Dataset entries
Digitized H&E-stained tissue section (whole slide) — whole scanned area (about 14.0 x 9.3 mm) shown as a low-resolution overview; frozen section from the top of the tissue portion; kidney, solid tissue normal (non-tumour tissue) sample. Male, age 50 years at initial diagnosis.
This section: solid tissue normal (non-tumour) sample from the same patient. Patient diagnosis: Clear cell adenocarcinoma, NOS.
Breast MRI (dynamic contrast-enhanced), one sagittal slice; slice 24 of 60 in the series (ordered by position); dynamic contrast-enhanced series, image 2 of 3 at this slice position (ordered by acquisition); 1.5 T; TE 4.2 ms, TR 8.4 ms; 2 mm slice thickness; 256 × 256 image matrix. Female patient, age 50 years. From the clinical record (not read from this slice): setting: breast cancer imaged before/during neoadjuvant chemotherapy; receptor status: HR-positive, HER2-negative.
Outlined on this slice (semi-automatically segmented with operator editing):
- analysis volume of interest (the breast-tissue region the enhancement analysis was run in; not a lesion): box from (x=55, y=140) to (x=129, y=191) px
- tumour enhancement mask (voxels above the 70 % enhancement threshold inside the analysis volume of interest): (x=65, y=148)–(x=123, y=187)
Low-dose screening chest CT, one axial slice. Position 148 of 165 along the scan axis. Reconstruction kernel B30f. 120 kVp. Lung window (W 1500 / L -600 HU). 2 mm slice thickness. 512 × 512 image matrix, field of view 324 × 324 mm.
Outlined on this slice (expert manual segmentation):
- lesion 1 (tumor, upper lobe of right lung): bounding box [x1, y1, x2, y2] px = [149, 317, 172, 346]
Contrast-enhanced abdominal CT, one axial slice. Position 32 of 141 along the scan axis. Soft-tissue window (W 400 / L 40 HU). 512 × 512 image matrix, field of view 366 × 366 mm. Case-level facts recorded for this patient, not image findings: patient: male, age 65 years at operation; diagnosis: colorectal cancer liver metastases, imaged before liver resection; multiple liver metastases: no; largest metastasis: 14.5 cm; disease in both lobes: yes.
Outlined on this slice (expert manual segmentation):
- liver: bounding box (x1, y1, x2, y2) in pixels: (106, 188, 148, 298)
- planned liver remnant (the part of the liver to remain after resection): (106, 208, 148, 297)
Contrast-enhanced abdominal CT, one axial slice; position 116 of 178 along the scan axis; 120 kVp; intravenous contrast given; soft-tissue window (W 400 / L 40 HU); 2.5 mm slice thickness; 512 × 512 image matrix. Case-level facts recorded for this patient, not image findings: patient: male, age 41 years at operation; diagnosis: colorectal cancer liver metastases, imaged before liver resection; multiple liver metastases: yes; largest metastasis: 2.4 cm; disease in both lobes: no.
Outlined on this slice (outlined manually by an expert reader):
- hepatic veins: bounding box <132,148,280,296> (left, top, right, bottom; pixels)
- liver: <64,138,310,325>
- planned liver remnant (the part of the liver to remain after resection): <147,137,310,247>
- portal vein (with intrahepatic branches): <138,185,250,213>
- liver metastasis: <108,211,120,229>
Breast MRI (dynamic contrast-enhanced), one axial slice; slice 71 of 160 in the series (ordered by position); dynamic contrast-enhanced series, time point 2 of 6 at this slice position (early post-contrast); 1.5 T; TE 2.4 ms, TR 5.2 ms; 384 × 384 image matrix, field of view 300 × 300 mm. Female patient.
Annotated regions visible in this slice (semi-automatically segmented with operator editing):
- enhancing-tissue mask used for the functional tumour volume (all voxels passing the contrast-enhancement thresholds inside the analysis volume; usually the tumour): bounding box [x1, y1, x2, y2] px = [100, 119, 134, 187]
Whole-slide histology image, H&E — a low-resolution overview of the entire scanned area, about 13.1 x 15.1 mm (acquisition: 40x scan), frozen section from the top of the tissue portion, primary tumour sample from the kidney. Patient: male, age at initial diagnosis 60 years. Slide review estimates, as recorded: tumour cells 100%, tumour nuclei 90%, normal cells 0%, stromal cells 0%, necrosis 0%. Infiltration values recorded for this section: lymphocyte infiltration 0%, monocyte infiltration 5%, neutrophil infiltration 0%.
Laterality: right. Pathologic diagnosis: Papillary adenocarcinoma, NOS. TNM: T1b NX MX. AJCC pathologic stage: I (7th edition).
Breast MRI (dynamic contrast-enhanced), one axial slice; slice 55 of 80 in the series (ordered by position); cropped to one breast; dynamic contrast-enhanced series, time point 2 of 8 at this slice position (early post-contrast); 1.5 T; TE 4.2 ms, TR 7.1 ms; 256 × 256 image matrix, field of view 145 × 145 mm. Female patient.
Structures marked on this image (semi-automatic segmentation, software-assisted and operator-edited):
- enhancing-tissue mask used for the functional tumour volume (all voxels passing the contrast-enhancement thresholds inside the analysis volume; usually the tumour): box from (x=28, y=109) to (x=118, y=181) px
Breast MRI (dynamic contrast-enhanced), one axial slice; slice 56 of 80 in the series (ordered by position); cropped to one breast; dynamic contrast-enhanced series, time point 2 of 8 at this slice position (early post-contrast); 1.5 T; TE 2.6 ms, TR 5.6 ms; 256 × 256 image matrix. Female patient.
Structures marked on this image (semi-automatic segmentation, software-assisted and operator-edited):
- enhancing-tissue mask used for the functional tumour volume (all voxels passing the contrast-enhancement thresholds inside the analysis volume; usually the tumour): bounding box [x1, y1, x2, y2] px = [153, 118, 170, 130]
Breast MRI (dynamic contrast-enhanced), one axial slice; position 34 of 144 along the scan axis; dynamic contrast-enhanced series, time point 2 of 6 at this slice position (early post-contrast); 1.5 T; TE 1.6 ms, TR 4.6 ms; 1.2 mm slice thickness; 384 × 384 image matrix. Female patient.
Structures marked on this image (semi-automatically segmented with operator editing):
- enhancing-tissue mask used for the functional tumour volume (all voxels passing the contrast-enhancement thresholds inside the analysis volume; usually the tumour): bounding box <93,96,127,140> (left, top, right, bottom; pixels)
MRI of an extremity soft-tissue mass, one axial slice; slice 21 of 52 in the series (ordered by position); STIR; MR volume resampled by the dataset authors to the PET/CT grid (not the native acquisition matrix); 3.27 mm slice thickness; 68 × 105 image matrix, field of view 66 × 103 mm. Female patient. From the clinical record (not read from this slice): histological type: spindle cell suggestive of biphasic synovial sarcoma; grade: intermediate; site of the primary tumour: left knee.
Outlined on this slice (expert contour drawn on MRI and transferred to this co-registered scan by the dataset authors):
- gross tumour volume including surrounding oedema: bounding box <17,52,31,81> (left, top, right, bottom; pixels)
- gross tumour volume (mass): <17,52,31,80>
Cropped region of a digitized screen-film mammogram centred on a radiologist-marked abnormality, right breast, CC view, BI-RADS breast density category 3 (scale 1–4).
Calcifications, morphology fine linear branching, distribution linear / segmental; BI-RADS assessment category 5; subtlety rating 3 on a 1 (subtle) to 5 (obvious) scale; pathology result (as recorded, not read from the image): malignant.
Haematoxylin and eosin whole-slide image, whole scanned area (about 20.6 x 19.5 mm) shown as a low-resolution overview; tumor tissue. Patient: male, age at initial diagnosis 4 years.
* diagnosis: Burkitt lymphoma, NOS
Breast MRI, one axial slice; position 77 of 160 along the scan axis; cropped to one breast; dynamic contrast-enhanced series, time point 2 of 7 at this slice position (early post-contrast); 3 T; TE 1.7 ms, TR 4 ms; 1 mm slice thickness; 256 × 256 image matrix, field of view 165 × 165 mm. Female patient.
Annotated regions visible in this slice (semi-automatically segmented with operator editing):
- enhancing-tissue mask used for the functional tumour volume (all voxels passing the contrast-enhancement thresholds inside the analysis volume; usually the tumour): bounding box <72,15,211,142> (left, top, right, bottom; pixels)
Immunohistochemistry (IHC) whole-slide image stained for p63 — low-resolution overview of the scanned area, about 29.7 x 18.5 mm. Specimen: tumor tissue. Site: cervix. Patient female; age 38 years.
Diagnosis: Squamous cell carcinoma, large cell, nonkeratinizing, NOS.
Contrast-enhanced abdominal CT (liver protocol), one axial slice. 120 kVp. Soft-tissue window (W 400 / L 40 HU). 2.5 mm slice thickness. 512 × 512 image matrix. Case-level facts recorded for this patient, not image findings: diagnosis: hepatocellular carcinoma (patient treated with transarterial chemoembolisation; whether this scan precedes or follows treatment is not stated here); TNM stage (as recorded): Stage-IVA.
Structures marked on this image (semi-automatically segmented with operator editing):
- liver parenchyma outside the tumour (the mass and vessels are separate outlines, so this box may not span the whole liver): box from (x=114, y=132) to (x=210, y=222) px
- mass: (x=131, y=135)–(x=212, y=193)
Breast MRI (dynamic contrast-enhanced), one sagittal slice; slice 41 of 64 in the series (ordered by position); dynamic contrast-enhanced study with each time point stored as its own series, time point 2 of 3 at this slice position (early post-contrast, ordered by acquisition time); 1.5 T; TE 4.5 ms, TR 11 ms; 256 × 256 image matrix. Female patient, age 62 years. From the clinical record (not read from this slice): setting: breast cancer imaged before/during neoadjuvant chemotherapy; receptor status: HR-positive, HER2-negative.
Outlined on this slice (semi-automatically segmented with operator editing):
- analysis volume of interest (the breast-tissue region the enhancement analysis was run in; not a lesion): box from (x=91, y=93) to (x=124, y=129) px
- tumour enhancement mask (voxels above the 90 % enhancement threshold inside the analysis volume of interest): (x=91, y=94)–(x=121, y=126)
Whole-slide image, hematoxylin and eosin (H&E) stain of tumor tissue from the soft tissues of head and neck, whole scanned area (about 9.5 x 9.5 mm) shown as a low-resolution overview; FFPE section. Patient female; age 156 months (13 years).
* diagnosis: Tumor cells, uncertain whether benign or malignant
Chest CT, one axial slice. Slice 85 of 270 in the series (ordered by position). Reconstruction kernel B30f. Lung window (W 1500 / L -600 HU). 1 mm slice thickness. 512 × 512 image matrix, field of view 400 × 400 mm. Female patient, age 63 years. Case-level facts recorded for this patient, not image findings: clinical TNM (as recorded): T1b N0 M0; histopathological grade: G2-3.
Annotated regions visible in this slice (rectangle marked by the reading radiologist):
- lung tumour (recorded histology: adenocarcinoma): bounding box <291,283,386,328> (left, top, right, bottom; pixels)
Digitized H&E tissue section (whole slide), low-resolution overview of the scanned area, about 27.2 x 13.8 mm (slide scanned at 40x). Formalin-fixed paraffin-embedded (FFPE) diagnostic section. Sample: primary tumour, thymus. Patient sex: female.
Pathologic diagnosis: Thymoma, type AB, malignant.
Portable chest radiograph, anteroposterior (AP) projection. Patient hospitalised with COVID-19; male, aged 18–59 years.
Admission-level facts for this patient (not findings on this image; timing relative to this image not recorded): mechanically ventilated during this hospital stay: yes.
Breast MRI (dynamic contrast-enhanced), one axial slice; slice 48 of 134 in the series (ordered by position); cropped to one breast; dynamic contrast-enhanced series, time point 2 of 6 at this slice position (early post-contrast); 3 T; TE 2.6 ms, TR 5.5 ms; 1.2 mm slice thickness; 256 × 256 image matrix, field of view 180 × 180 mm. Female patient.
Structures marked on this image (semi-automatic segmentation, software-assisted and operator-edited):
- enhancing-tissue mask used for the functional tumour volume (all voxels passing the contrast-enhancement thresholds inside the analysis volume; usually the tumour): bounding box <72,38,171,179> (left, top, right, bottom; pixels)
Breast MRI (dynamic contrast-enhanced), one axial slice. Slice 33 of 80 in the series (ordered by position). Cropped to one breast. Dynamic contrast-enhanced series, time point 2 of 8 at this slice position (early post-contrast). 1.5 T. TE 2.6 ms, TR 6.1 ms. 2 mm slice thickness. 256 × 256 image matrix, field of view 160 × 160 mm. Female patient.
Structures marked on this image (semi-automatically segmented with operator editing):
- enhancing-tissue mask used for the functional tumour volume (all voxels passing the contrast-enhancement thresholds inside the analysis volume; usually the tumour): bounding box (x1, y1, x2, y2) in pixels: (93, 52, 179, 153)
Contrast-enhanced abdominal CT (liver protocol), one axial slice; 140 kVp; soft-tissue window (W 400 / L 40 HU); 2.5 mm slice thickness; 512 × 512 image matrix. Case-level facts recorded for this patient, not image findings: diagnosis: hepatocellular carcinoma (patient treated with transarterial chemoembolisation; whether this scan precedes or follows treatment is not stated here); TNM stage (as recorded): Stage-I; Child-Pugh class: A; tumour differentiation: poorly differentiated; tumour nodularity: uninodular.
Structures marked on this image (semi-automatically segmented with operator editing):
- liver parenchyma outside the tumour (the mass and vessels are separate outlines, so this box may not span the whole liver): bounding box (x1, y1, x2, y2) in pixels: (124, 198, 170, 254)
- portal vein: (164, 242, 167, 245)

• [YOUR OBJECTIVE] Of the entries above, repeat exactly the lines from the line with "Whole-slide image, hematoxylin" through the line with "- lung tumour", both of them included.

• [EXERCISE SOLUTION]
Whole-slide image, hematoxylin and eosin (H&E) stain of tumor tissue from the soft tissues of head and neck, whole scanned area (about 9.5 x 9.5 mm) shown as a low-resolution overview; FFPE section. Patient female; age 156 months (13 years).
* diagnosis: Tumor cells, uncertain whether benign or malignant
Chest CT, one axial slice. Slice 85 of 270 in the series (ordered by position). Reconstruction kernel B30f. Lung window (W 1500 / L -600 HU). 1 mm slice thickness. 512 × 512 image matrix, field of view 400 × 400 mm. Female patient, age 63 years. Case-level facts recorded for this patient, not image findings: clinical TNM (as recorded): T1b N0 M0; histopathological grade: G2-3.
Annotated regions visible in this slice (rectangle marked by the reading radiologist):
- lung tumour (recorded histology: adenocarcinoma): bounding box <291,283,386,328> (left, top, right, bottom; pixels)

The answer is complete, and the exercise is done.